Given a square matrix $\mathbf{M}$:

  • An eigenvector $\mathbf{v}$ is a non-zero vector whose direction doesn’t change when multiplied by $\mathbf{M}$. Note that if $\mathbf{M}$ has an eigenvector, then there are an infinite number of eigenvectors (vectors parallel to $\mathbf{v}$).
  • An eigenvalue $\lambda$ is the scale factor associated with an eigenvector $\mathbf{v}$ of $\mathbf{M}$ after multiplication by $\mathbf{M}$.
$$ \begin{equation} \label{eigenvector} \mathbf{Mv} = \lambda \mathbf{v} \end{equation} $$

Assuming that $\mathbf{M}$ has at least one eigenvector $\mathbf{v}$, we can perform standard matrix multiplications to find it. First, let’s manipulate the right side of \eqref{eigenvector} so that it also features a matrix multiplication.

$$ \mathbf{Mv} = \lambda \mathbf{Iv} $$

Where $\mathbf{I}$ is the identity matrix, next we can rewrite the last equation as

$$ \mathbf{Mv} - \lambda \mathbf{Iv} = \mathbf{0} $$

Because matrix multiplication is distributive

$$ \begin{equation} \label{eigenvector-0} (\mathbf{M} - \lambda \mathbf{I})\mathbf{v} = \mathbf{0} \end{equation} $$

The quantity $\mathbf{M} - \lambda \mathbf{I}$ must not be invertible. If it had an inverse, we could premultiply both sides by $(\mathbf{M} - \lambda \mathbf{I})^{-1}$, which would yield

$$ \begin{align*} (\mathbf{M} - \lambda \mathbf{I})^{-1}(\mathbf{M} - \lambda \mathbf{I})\mathbf{v} &= (\mathbf{M} - \lambda \mathbf{I})^{-1} \; \mathbf{0} \\ \mathbf{v} &= \mathbf{0} \end{align*} $$

The vector $\mathbf{v = 0}$ fulfills \eqref{eigenvector}. However, we’ll try to find a vector $\mathbf{v} \not = \mathbf{0}$. If such a condition is added, then the matrix $\mathbf{M} - \lambda \mathbf{I}$ must not have an inverse, which also means that its determinant is 0.

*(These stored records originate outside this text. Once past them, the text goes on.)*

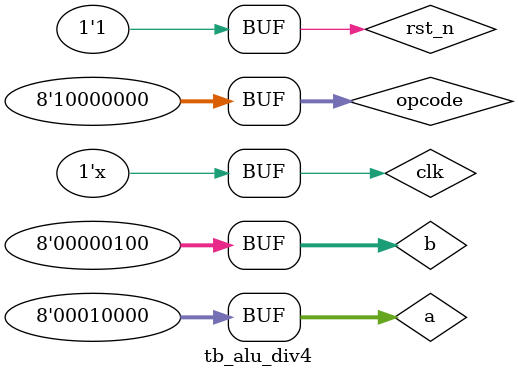
<source format=v>
`timescale 1ns / 1ps

module tb_alu_div4;

	// Inputs
	reg rst_n;
	reg clk;
	reg [7:0] opcode;
	reg [7:0] a;
	reg [7:0] b;

	// Outputs
	wire [7:0] z;

	// Instantiate the Unit Under Test (UUT)
	alu4b uut (
		.rst_n(rst_n), 
		.clk(clk), 
		.opcode(opcode), 
		.a(a), 
		.b(b), 
		.z(z)
	);
	
	always #5 clk=~clk;

	initial begin
		// Initialize Inputs
		rst_n = 0;
		clk = 0;
		opcode = 0;
		a = 0;
		b = 0;

		// Wait 100 ns for global reset to finish
		#100;

		// Add stimulus here
		rst_n=1;
		
		a=8'd16;
		b=8'd4;
		
		#10;
		opcode=8'h80;

	end
      
endmodule


</source>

$$ \left | \mathbf{M} - \lambda \mathbf{I} \right | = 0 $$

If $\mathbf{M}$ is a $2 \times 2$ matrix, then

$$ \begin{align*} \label{lambda} \left | \mathbf{M} - \lambda \mathbf{I} \right | &= \begin{vmatrix} m_{11} - \lambda & m_{12} \\ m_{21} & m_{22} - \lambda \end{vmatrix} \\ & = \lambda^2 - (m_{11}+m_{22})\lambda + (m_{11}m_{22} - m_{12}m_{21}) \\ & = 0 \end{align*} $$

From \eqref{lambda}, we can find two values for $\lambda$, which may be unique or imaginary. A similar manipulation for an $n \times n$ matrix will yield an $n$th degree polynomial. For $n \leq 4$, we can compute the solutions by analytical methods; for $n > 4$, only numeric methods are used.

The associated eigenvector can be found by solving \eqref{eigenvector-0}

$$ \begin{bmatrix} m_{11} - \lambda & m_{12} \\ m_{21} & m_{22} - \lambda \end{bmatrix} \begin{bmatrix} x \\ y \end{bmatrix} = \begin{bmatrix} 0 \\ 0 \end{bmatrix} $$

Applications

List of applications

  • If $\mathbf{M}$ is a transformation matrix, then $\mathbf{v}$ is a vector that isn’t affected by the rotation part of $\mathbf{M}$. Therefore, $\mathbf{v}$ is the rotation axis of $\mathbf{M}$.